Moment difficile pour la défense, au procès du Mediator. Le fondateur de la revue Prescrire a décrit à la barre les méthodes du laboratoire Servier, accusé d’avoir dissimulé la nature du médicament. Il a également accablé l’agence du médicament et les médecins prescripteurs.

Gilles Bardelay, 72 ans, fondateur de la revue médicale "Prescrire", a témoigné au procès fleuve du Mediator.
Gilles Bardelay, 72 ans, fondateur de la revue médicale "Prescrire", a témoigné au procès fleuve du Mediator. © Maxppp / Gérard Silvère

"Je suis un vieux gauchiste" s’exclame à la barre Gilles Bardelay, 72 ans, cheveux blancs, pull marron sur jean bordeaux, et verbe fleuri. Médecin généraliste, il a fondé avec sa femme Danielle, pharmacienne rencontrée sur les bancs de la fac, la revue "Pratiques". Dans la foulée de mai 68, ils veulent révolutionner l’information sur le médicament, en lançant la première revue indépendante sur le sujet. Elle prend le nom de "Prescrire" en 1981.

Dès 1977, Gilles Bardelay écrit que le Mediator, dont le procès fleuve se déroule au tribunal de Paris, et mis en vente l’année précédente, n’a aucune utilité démontrée. Prescrire publiera ensuite des dizaines d’articles sur le sujet, en 86, 90, 97, 2005, 2011… Pour pointer l’absence d’intérêt thérapeutique du médicament, souligner sa parenté avec les amphétamines, réclamer son déremboursement, puis relayer les premières alertes, dans l’indifférence de l’agence du médicament (l’Afssaps, à l’époque).

L'agence du médicament "peureuse" face à Servier

Invité par le tribunal à analyser les raisons du scandale du Mediator, accusé d'avoir causé entre 500 et 2000 morts, et qui n’a été retiré du marché qu’en 2009, le médecin, retraité depuis 2007, y va à la sulfateuse. La méthode Servier ? "C’est la falsification, la demi-vérité, ou le mensonge par omission. Les études cliniques ? Presque rien. Les essais ? Y en a pas. C’est du marketing qui s’appuie sur l’imaginaire, pour essayer d'orienter la pensée du prescripteur vers un mirage biologique." Il rappelle aussi comment Servier a déployé, dans les années 80, de jeunes visiteuses médicales dans les cabinets des médecins : "C’était extraordinaire, on n’avait jamais vu ça !"

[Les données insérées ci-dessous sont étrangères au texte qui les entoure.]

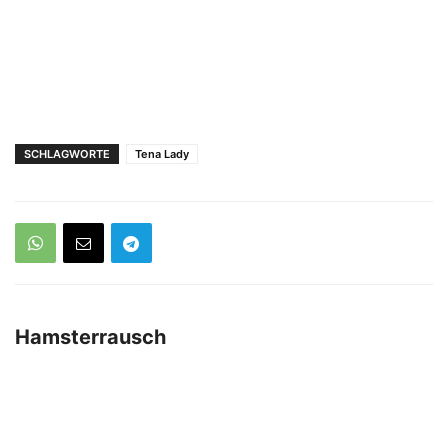
SCHLAGWORTE
Tena Lady
Hamsterrausch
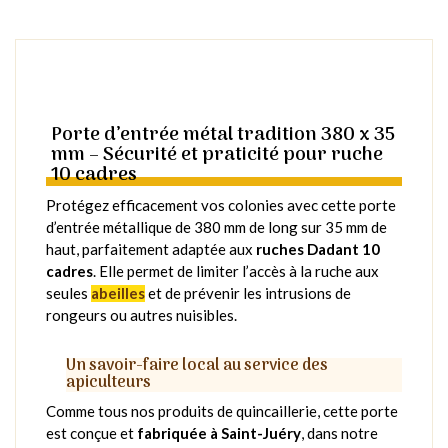
Porte d’entrée métal tradition 380 x 35
mm – Sécurité et praticité pour ruche
10 cadres
Protégez efficacement vos colonies avec cette porte
d’entrée métallique de 380 mm de long sur 35 mm de
haut, parfaitement adaptée aux
ruches Dadant 10
cadres
. Elle permet de limiter l’accès à la ruche aux
seules
abeilles
et de prévenir les intrusions de
rongeurs ou autres nuisibles.
Un savoir-faire local au service des
apiculteurs
Comme tous nos produits de quincaillerie, cette porte
est conçue et
fabriquée à Saint-Juéry
, dans notre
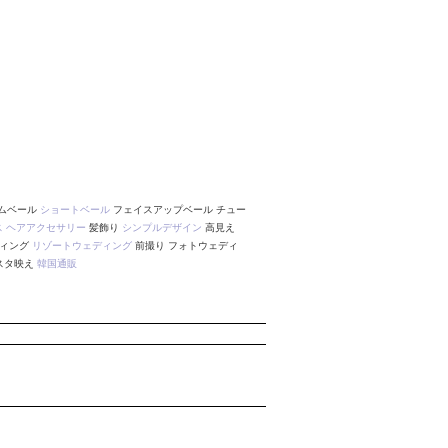
アムベール
ショートベール
フェイスアップベール チュー
ス
ヘアアクセサリー
髪飾り
シンプルデザイン
高見え
ディング
リゾートウェディング
前撮り フォトウェディ
ンスタ映え
韓国通販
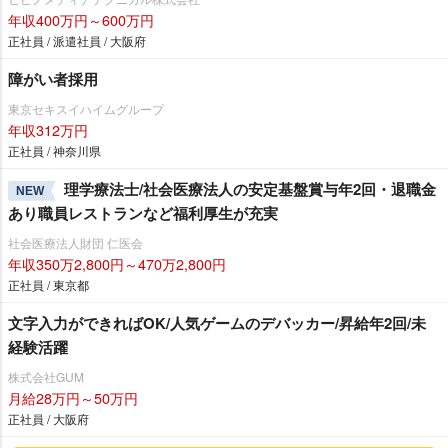
年収400万円～600万円
正社員 / 派遣社員 / 大阪府
障がい者採用
東京セキスイハイムグループ
年収312万円
正社員 / 神奈川県
理学療法士/社会医療法人の安定基盤賞与年2回・退職金
NEW
あり職員レストランなど福利厚生が充実
社会医療法人財団 仁医会
年収350万2,800円～470万2,800円
正社員 / 東京都
文字入力ができればOK/人気ゲームのデバッカー/昇給年2回/未
経験活躍
株式会社GUM
月給28万円～50万円
正社員 / 大阪府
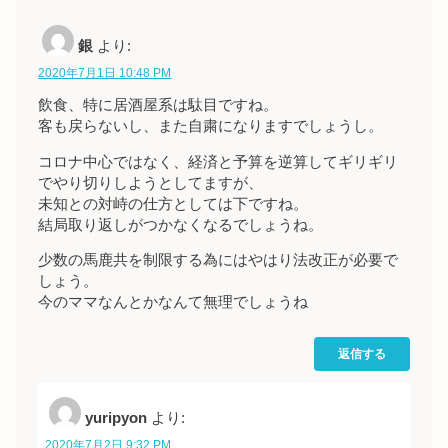
銀
より:
2020年7月1日 10:48 PM
飲食、特に居酒屋系は駄目ですね。
客も戻らないし、また自粛になりますでしょうし。
コロナ中心ではなく、経済と予算を逆算してギリギリ
でやり切りしようとしてますが、
未知との対峙の仕方としては下ですね。
結局取り返しがつかなくなるでしょうね。
少数の馬鹿共を制限する為にはやはり法改正が必要で
しょう。
今のママなんとかなんて無理でしょうね
返信する
yuripyon
より:
2020年7月2日 9:32 PM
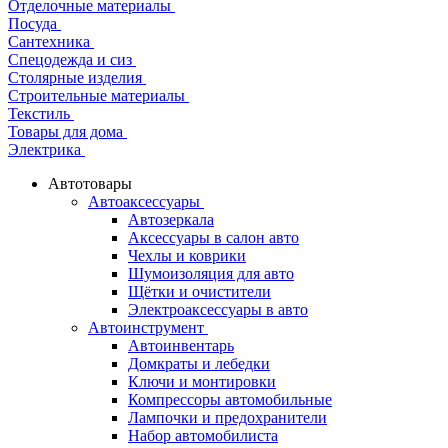
Отделочные материалы
Посуда
Сантехника
Спецодежда и сиз
Столярные изделия
Строительные материалы
Текстиль
Товары для дома
Электрика
Автотовары
Автоаксессуары
Автозеркала
Аксессуары в салон авто
Чехлы и коврики
Шумоизоляция для авто
Щётки и очистители
Электроаксессуары в авто
Автоинструмент
Автоинвентарь
Домкраты и лебедки
Ключи и монтировки
Компрессоры автомобильные
Лампочки и предохранители
Набор автомобилиста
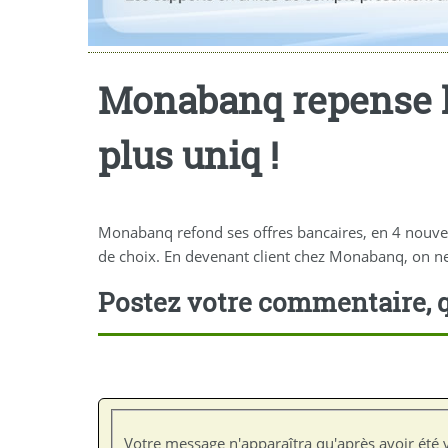
Monabanq repense l’
plus uniq !
Monabanq refond ses offres bancaires, en 4 nouve
de choix. En devenant client chez Monabanq, on n
Postez votre commentaire, q
Votre message n'apparaîtra qu'après avoir été v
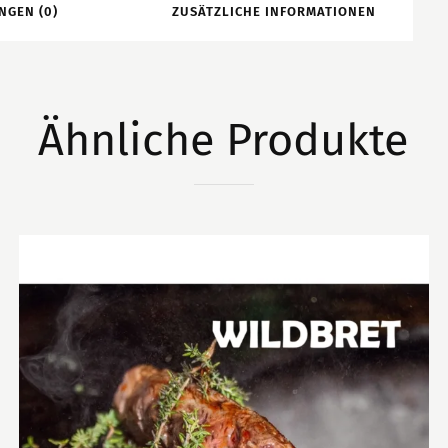
NGEN (0)
ZUSÄTZLICHE INFORMATIONEN
Ähnliche Produkte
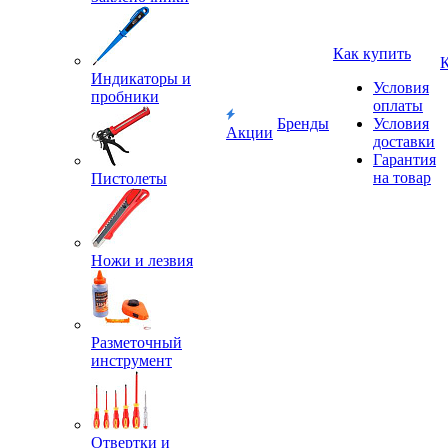
Как купить
Индикаторы и
Условия
пробники
оплаты
Бренды
Условия
Акции
доставки
Гарантия
на товар
Пистолеты
Ножи и лезвия
Разметочный
инструмент
Отвертки и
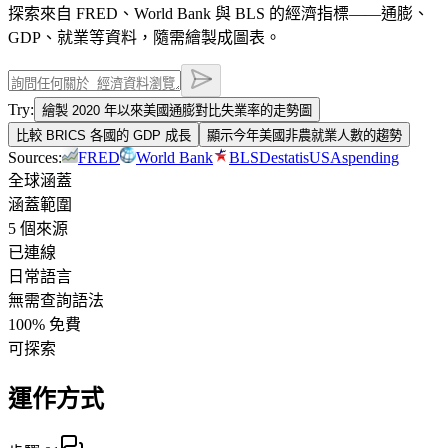
探索來自 FRED、World Bank 與 BLS 的經濟指標——通膨、
GDP、就業等資料，隨需繪製成圖表。
Try:
繪製 2020 年以來美國通膨對比失業率的走勢圖
比較 BRICS 各國的 GDP 成長
顯示今年美國非農就業人數的趨勢
Sources:
FRED
World Bank
BLS
Destatis
USAspending
全球涵蓋
涵蓋範圍
5 個來源
已連線
日常語言
無需查詢語法
100% 免費
可探索
運作方式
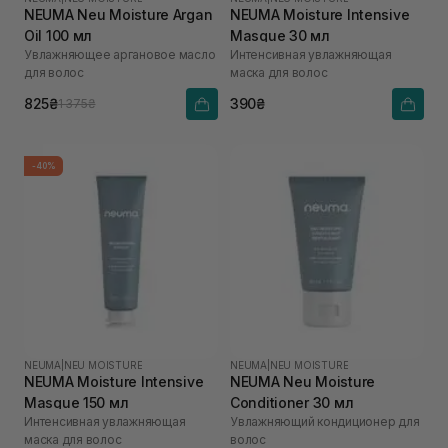
NEUMA Neu Moisture Argan
NEUMA Moisture Intensive
Oil 100 мл
Masque 30 мл
Увлажняющее аргановое масло
Интенсивная увлажняющая
для волос
маска для волос
825₴
390₴
1 375₴
-40%
NEUMA
|
NEU MOISTURE
NEUMA
|
NEU MOISTURE
NEUMA Moisture Intensive
NEUMA Neu Moisture
Masque 150 мл
Conditioner 30 мл
Интенсивная увлажняющая
Увлажняющий кондиционер для
маска для волос
волос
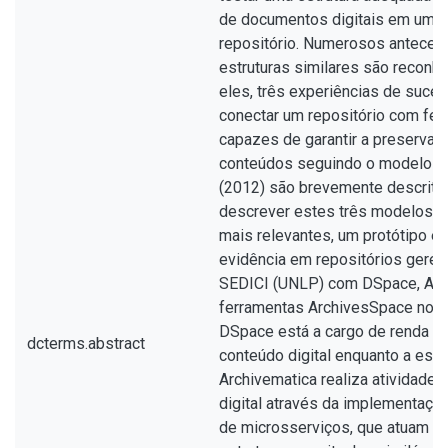
de documentos digitais em um a
repositório. Numerosos anteced
estruturas similares são reconhe
eles, três experiências de suce
conectar um repositório com fe
capazes de garantir a preservaçã
conteúdos seguindo o modelo O
(2012) são brevemente descrita
descrever estes três modelos 
mais relevantes, um protótipo é
evidência em repositórios gere
SEDICI (UNLP) com DSpace, Arc
ferramentas ArchivesSpace no r
DSpace está a cargo de renda e 
dcterms.abstract
conteúdo digital enquanto a estr
Archivematica realiza atividade
digital através da implementaçã
de microsserviços, que atuam s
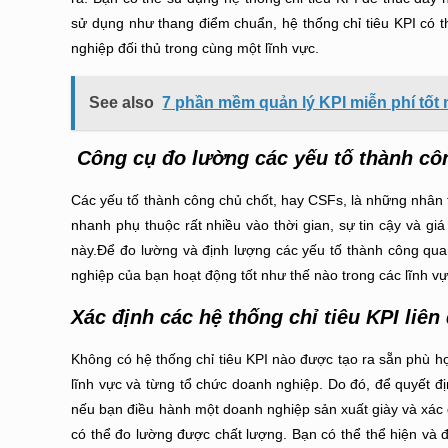
sử dụng như thang điểm chuẩn, hệ thống chỉ tiêu KPI có 
nghiệp đối thủ trong cùng một lĩnh vực.
See also
7 phần mềm quản lý KPI miễn phí tốt 
Công cụ đo lường các yếu tố thành côn
Các yếu tố thành công chủ chốt, hay CSFs, là những nhân
nhanh phụ thuộc rất nhiều vào thời gian, sự tin cậy và g
này.Để đo lường và định lượng các yếu tố thành công quan
nghiệp của bạn hoạt động tốt như thế nào trong các lĩnh vự
Xác định các hệ thống chỉ tiêu KPI liên
Không có hệ thống chỉ tiêu KPI nào được tạo ra sẵn phù hợ
lĩnh vực và từng tổ chức doanh nghiệp. Do đó, để quyết đị
nếu bạn điều hành một doanh nghiệp sản xuất giày và xác đ
có thể đo lường được chất lượng. Bạn có thể thể hiện và đo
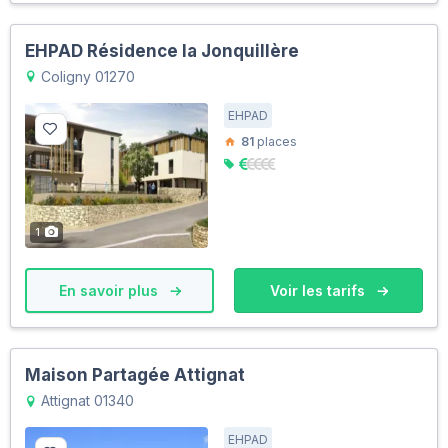
EHPAD Résidence la Jonquillère
Coligny 01270
EHPAD
81
places
1
En savoir plus
Voir les tarifs
Maison Partagée Attignat
Attignat 01340
EHPAD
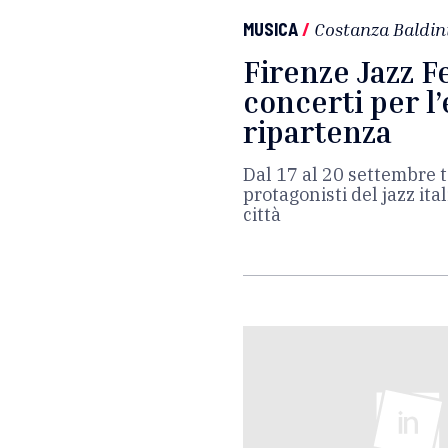
MUSICA
/
Costanza Baldin
Firenze Jazz Fe
concerti per l’
ripartenza
Dal 17 al 20 settembre ta
protagonisti del jazz ita
città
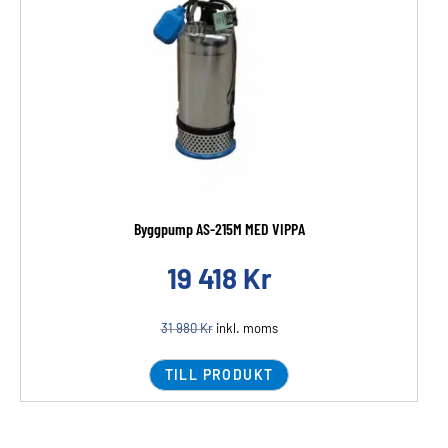
Byggpump AS-215M MED VIPPA
19 418
Kr
31 980
Kr
inkl. moms
TILL PRODUKT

"Les médecins irresponsables qui ne se forment pas, pardonnez-moi, mais ils méritent des coups de pied au cul"

Les agences du médicament, française comme européenne, ne sont pas épargnées. L’Afssaps est qualifiée de "ventre mou", de "peureuse". Par manque d'expertise en interne, il pointe les liens forcés avec l'industrie, l’habitude prise de négocier avec les laboratoires, plutôt que de protéger les malades. Pourtant, selon Gilles Bardelay, l’information était là. "Même si Servier fournit 1000 études, si on les lit avec un peu de jugeotte, on s’en rend compte" dit-il, avant de tacler ses confrères qui ont prescrit le Mediator pendant 30 ans : "Les médecins irresponsables qui ne se forment pas, pardonnez-moi, mais ils méritent des coups de pied au cul."

Une revue essentielle à l'éclatement de l'affaire

Aujourd’hui, la revue Prescrire compte 30.000 abonnés, qui la financent entièrement. Elle en avait 20.000, avant le scandale du Mediator. C’est en lisant Prescrire en 2006, qu’Irène Frachon, la pneumologue de Brest à l'origine de l'éclatement de l'affaire, a été alertée sur la nature du médicament. Des dizaines de médecins ont écrit à la revue pour la remercier : grâce à Prescrire, ils n’ont pas prescrit de Mediator. Mais au-delà de la revue, le médecin plaide pour une meilleure formation. "Quand j’étais étudiant, pour payer mes études, j’étais maître-nageur. Tous les 5 ans, ils doivent se former. J’aimerais bien qu’il en soit de même pour les médecins."

Face à un tel témoin, le rôle de la défense n’est pas simple. François De Castro, avocat des laboratoires Servier, tente : "Savez-vous que c’est grâce à une étude menée par Servier que le Mediator est retiré en 2009 ?" La réponse fuse : "Vous vous rendez compte de ce que vous dites ? Vous auriez dû le faire beaucoup plus tôt, encore mieux, ne pas le commercialiser du tout". Cinglant.